__INPUT FOR THIS TASK__
☆ ☆ ☆
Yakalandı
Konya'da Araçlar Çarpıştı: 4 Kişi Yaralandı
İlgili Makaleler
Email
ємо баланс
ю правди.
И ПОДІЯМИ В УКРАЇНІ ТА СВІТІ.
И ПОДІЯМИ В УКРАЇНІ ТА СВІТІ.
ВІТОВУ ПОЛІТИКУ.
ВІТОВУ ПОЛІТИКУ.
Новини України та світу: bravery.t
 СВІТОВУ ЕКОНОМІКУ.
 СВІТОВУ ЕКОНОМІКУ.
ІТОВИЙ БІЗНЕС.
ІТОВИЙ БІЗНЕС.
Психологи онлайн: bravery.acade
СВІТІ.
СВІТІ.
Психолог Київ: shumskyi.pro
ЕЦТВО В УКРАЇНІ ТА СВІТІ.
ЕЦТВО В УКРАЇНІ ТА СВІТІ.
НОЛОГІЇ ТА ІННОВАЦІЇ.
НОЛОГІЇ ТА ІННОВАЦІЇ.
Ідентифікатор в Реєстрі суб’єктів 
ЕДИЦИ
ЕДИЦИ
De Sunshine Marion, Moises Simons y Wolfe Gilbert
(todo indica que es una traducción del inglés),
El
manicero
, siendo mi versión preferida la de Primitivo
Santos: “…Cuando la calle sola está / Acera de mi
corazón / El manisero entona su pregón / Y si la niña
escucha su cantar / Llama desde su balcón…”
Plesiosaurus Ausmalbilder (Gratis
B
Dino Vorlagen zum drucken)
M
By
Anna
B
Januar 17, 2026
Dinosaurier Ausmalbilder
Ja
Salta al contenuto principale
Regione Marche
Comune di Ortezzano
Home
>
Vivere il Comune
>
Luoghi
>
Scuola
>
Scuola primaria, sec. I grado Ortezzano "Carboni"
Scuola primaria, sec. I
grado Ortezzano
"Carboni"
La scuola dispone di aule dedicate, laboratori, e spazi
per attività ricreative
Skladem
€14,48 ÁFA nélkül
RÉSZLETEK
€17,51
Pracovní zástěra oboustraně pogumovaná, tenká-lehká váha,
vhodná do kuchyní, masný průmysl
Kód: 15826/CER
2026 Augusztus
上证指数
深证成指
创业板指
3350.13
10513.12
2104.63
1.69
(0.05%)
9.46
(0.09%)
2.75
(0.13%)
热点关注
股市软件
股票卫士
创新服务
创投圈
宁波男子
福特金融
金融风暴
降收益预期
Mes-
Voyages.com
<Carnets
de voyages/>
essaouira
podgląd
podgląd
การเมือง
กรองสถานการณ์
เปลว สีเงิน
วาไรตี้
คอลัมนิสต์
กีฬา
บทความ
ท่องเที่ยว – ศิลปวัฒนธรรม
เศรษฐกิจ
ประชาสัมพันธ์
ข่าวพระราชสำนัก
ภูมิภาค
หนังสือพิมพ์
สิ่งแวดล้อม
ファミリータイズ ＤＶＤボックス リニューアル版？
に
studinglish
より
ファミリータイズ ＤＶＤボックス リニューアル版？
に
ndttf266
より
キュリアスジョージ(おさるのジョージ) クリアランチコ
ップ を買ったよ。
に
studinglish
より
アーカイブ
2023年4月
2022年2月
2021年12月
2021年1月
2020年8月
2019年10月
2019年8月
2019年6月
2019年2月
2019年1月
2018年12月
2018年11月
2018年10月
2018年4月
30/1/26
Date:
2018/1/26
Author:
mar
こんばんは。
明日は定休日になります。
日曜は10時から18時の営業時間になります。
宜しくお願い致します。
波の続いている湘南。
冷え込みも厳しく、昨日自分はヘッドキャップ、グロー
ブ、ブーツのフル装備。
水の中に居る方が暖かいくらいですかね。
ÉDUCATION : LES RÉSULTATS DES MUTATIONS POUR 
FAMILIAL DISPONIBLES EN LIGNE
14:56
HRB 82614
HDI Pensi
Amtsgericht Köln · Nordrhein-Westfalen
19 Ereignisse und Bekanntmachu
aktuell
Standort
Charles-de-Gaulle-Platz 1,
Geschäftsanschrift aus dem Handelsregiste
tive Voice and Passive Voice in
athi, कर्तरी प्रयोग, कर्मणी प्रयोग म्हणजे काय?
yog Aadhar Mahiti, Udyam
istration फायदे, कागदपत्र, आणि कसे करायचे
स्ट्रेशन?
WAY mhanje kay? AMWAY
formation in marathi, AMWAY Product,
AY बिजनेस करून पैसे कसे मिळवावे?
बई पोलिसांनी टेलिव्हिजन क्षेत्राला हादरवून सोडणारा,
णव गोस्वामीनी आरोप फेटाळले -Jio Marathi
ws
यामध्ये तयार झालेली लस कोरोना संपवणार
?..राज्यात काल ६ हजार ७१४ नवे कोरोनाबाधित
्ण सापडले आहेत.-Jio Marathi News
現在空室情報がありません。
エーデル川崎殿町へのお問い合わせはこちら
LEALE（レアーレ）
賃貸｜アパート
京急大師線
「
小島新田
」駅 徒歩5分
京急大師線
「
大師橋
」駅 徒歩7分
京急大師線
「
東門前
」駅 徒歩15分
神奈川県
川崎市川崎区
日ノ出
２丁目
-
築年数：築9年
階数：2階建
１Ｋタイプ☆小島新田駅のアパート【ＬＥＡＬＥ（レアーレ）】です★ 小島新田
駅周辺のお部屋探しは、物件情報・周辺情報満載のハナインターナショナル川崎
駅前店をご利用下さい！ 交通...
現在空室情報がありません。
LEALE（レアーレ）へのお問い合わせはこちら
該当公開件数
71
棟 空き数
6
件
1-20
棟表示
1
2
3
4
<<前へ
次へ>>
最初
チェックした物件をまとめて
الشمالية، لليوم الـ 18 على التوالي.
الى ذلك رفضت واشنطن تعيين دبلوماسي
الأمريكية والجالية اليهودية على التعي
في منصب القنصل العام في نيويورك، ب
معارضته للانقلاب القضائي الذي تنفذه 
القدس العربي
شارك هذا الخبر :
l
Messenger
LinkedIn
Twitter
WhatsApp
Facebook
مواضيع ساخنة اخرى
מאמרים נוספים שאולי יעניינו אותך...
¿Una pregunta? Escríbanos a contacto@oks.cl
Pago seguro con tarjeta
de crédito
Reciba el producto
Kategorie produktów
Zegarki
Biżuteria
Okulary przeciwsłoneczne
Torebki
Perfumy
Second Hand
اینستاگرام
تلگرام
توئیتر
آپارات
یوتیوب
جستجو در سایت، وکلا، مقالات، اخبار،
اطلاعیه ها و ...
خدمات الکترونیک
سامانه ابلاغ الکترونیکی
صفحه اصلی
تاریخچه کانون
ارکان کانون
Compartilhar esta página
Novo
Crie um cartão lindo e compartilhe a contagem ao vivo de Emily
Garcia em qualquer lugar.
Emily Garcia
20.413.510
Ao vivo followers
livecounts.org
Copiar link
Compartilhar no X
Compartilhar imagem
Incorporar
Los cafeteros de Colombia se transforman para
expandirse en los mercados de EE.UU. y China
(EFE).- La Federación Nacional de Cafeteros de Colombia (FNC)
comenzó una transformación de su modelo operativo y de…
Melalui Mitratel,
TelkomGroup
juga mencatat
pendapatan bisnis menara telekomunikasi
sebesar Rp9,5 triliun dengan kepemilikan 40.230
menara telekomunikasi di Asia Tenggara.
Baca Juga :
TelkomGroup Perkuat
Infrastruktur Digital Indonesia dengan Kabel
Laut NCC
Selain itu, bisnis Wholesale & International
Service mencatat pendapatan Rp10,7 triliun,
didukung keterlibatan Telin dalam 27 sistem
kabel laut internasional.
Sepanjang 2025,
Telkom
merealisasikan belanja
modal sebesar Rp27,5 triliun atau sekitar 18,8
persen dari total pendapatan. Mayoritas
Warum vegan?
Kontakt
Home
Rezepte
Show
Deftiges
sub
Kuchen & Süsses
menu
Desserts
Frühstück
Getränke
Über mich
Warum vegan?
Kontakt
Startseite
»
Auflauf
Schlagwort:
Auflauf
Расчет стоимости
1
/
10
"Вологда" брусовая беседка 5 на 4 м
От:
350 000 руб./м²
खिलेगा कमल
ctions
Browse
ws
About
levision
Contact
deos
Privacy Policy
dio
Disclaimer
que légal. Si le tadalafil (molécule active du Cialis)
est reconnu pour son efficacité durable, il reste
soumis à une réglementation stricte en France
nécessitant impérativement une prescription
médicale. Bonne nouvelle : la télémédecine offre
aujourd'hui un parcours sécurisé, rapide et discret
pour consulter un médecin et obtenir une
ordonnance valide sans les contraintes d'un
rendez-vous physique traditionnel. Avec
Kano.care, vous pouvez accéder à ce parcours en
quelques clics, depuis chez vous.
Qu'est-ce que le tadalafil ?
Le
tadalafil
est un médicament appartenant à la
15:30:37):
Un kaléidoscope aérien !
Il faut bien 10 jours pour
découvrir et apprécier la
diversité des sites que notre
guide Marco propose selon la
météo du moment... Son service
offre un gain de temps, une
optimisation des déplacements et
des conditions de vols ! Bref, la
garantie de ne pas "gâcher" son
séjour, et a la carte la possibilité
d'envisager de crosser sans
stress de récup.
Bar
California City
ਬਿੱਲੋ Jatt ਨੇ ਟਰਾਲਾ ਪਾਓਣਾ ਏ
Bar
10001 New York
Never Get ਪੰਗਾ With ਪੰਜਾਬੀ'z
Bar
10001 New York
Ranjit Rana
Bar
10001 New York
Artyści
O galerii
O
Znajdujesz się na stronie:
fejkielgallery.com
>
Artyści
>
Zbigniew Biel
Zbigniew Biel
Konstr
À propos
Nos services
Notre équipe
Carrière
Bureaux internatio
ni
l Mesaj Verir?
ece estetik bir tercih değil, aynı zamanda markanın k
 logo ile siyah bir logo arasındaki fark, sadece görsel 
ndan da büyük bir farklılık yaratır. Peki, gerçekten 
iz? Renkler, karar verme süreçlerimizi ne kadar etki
☆ ☆ ☆
__EXERCISE__
Among the records above, repeat exactly the line with "الى ذلك رفضت واشنطن تعيين دبلوماسي", the line with "Garcia em qualquer lugar.", and every line in between, and only those.

__TASK RESULT__
الى ذلك رفضت واشنطن تعيين دبلوماسي
الأمريكية والجالية اليهودية على التعي
في منصب القنصل العام في نيويورك، ب
معارضته للانقلاب القضائي الذي تنفذه 
القدس العربي
شارك هذا الخبر :
l
Messenger
LinkedIn
Twitter
WhatsApp
Facebook
مواضيع ساخنة اخرى
מאמרים נוספים שאולי יעניינו אותך...
¿Una pregunta? Escríbanos a contacto@oks.cl
Pago seguro con tarjeta
de crédito
Reciba el producto
Kategorie produktów
Zegarki
Biżuteria
Okulary przeciwsłoneczne
Torebki
Perfumy
Second Hand
اینستاگرام
تلگرام
توئیتر
آپارات
یوتیوب
جستجو در سایت، وکلا، مقالات، اخبار،
اطلاعیه ها و ...
خدمات الکترونیک
سامانه ابلاغ الکترونیکی
صفحه اصلی
تاریخچه کانون
ارکان کانون
Compartilhar esta página
Novo
Crie um cartão lindo e compartilhe a contagem ao vivo de Emily
Garcia em qualquer lugar.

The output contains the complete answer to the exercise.